[Bolt] – TryHackMe

This one is rated easy and it shows it’s colors this way. It’s a super typical CTF for beginners and takes no time at all for anyone with any kind of knowledge. A foothold is given to you, you’re not required to be even slightly creative to turn that foothold into shell access and the server is misconfigured giving you root, right away.

You absolutely should not need my help for this, if you do. Either you’re drunk, drawing a blank or you really need to go back and work some of the learning rooms available at TryHackMe

We start off with nmap, hunting for web ports. We know from the room name that it’s going to involve the popular Bolt CMS. So, we expect to find web ports and to probably have to enumerate directories.

Copy to Clipboard

Right away, we have options. But, we decide to play by the rules and stay in our lane. We note that port 80 and 8000 are open. One serving Apache 2.4.29 and the other seeming to run self-hosted off of PHP 7.2.32-1. Without a list of potential users, we ignore SSH.. though, there’s plenty of fun that could be have there.

I choose lulzbuster and set after both ports, hoping that I don’t bog down the VM.. it doesn’t find anything unusual, just default pages on apache and it finds bolt on 8000, a few folders. But, before I can even explore those folders, I’m on the page and there’s a post from the admin telling us his name is Jake and that his username is bolt (no idea why he shares this).
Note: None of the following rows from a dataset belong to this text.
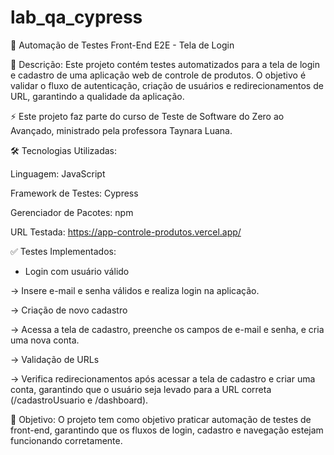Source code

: # lab_qa_cypress

🧪 Automação de Testes Front-End E2E - Tela de Login

📄 Descrição:
Este projeto contém testes automatizados para a tela de login e cadastro de uma aplicação web de controle de produtos. O objetivo é validar o fluxo de autenticação, criação de usuários e redirecionamentos de URL, garantindo a qualidade da aplicação.

⚡ Este projeto faz parte do curso de Teste de Software do Zero ao Avançado, ministrado pela professora Taynara Luana.

🛠️ Tecnologias Utilizadas:
 
Linguagem: JavaScript

Framework de Testes: Cypress

Gerenciador de Pacotes: npm

URL Testada: https://app-controle-produtos.vercel.app/

✅ Testes Implementados:

- Login com usuário válido

-> Insere e-mail e senha válidos e realiza login na aplicação.

-> Criação de novo cadastro

-> Acessa a tela de cadastro, preenche os campos de e-mail e senha, e cria uma nova conta.

-> Validação de URLs

-> Verifica redirecionamentos após acessar a tela de cadastro e criar uma conta, garantindo que o usuário seja levado para a URL correta (/cadastroUsuario e /dashboard).

📌 Objetivo:
O projeto tem como objetivo praticar automação de testes de front-end, garantindo que os fluxos de login, cadastro e navegação estejam funcionando corretamente.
I note that it’s posted by ‘Admin’, but we all know that can be a display name. I just write it down incase ‘bolt’ is a rabbit hole, though I’m aware, bolt is the default username for bolt CMS already.

I notice there’s a read more link, expand the post, there’s nothing added except an obvious link “For IT Staff” and click it. He boldly (boltly? lol) tells us his password is boltadmin123. So, we have our first two answers:

bolt

boltadmin123

We find the well-known bolt administrative login right where it should be at /bolt/login , try our credentials and land inside to answer the next question. It’s version is bolt 3.7.1

The next question asks us about a metasploit module for a previous version of bolt, which was interesting. So, I launch msfconsole and search for bolt, answer the question.

exploit/unix/webapp/bolt_authenticated_rce

The exploit-db id is: 48296

Now, I’m just curious why they had us look up two old exploits that shouldn’t work on this release of bolt, so I fill in the options for metasploit and run the rce it has for the previous version. Surprisingly, it works. So, I find the flag at /home/flag.txt which I’d post here, but I’ve already closed that browser window. Sorry about that, I found it more necessary to go send an e-mail to CVE maintainers to update the information they have for this vulnerability, because it’s clearly not fixed by 3.7.1

Quick and easy, would’ve been annoyingly boring, except turned into fun by noticing that what people thought was fixed in 3.7.1 was NOT fixed.